‘Stay a bit,’ said I. ‘I will see if anything is wrong, and let you know.’
After some groping, I succeeded in lighting the candle in my lantern; and then slipping on my shoes, I made for the hatch ladder, which I was able to see by leaving my cabin door open. I entered the cuddy and listened. The lamp had been extinguished; but a sort of spectral illumination of stars and white water came sifting through the skylight and the port-holes and the little windows in the cuddy front, and I was able to determine the outline of objects. All was right in this interior, so far as I could tell. I listened; but not so much as a footfall sounded upon the upper deck, not a note of human voice or movement of men forward. The barque was sweeping through the seas bravely, and the atmosphere of the cuddy was vibratory with the resonant cries of the wind up aloft.
I made for the cuddy door and looked out; nothing stirred on the quarter-deck that ran pallid into the impenetrable shadow past the waist. I returned to the companion steps, which I mounted, and stood in the hatch a moment or two. There was nobody on the poop saving the man at the helm. I stepped over to him and said, ‘Where’s the captain?’
‘He’s gone below,’ he answered; ‘he told me he wouldn’t be long.’
‘When did he leave the deck?’
‘Seven or eight minutes ago, belike.’
‘Did you hear a noise just now that resembled a pistol-shot?’ I inquired.
‘No, sir,’ he answered. ‘But who’s to hear anything atop of this here shindy of wind and water?’
‘That’s true,’ I exclaimed. ‘I doubt if the noise will have meant more than a fall of something below. It is the lady who heard the sound, and I’ve just stepped up to see what it might mean. It’s to be hoped the captain won’t linger. This is not a breeze in which to leave a ship in charge of her helmsman only.’

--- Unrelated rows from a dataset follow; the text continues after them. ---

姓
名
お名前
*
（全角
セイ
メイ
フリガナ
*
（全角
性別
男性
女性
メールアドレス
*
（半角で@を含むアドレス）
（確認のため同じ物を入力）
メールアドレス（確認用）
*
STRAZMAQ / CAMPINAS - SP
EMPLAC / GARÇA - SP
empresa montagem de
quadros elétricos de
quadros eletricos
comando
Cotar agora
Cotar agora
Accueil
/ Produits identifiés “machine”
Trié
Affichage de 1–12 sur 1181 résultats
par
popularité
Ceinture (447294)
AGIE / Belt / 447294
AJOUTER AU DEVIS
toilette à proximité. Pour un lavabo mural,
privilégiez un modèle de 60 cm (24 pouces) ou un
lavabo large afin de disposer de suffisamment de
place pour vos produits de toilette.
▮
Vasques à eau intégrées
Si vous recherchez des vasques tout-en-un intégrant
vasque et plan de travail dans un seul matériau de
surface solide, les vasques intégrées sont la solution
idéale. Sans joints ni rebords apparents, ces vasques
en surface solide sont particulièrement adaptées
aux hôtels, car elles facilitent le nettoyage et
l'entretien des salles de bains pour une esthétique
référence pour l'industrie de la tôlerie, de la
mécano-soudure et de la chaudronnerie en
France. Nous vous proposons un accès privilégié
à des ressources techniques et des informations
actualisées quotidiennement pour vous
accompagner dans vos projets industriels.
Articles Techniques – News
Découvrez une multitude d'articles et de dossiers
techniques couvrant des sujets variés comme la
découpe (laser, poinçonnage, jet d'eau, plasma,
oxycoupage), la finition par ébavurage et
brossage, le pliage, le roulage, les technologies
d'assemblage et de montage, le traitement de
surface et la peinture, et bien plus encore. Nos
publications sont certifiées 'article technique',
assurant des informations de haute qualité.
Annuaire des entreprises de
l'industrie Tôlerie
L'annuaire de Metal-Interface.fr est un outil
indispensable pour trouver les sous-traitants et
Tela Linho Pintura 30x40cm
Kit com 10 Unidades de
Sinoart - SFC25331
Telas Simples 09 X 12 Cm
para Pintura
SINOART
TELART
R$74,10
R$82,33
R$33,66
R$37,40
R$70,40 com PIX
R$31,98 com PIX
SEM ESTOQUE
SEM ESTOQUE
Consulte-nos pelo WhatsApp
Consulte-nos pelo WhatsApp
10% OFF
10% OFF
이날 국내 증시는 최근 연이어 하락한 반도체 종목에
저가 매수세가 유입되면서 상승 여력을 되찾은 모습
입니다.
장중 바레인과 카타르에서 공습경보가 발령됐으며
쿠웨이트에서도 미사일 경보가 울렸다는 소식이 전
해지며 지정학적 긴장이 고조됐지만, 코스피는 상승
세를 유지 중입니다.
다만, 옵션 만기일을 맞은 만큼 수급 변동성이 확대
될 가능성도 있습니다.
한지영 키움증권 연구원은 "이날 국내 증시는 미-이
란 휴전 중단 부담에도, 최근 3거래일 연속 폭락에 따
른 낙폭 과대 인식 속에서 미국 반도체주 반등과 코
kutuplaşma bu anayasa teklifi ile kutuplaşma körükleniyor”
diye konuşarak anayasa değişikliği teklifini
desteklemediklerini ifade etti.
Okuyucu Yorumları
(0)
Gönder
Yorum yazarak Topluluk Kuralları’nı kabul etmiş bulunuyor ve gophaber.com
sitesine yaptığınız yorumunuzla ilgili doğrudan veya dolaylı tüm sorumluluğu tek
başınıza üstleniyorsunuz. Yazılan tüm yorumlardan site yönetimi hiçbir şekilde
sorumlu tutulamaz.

And indeed the little craft wanted too much watching on the part of the fellow to suffer him to talk or to permit of my calling off his attention from his duty. I resolved to wait, that there might be some sort of lookout kept whilst the captain stayed below. The breeze had freshened, I thought, since I left the deck; there was a dim windy look, moreover, all away out to starboard; and the barque close hauled was making the wind to come as hard again as it was blowing, in fact, through her thrusting, plunging, nimble manner of looking up into it. The mainsail is too much for her, thought I; it should be furled. There is a staysail or two too many, also; and that top-gallant sail will have to come in anon, if the look of the sky out yonder means what it threatens.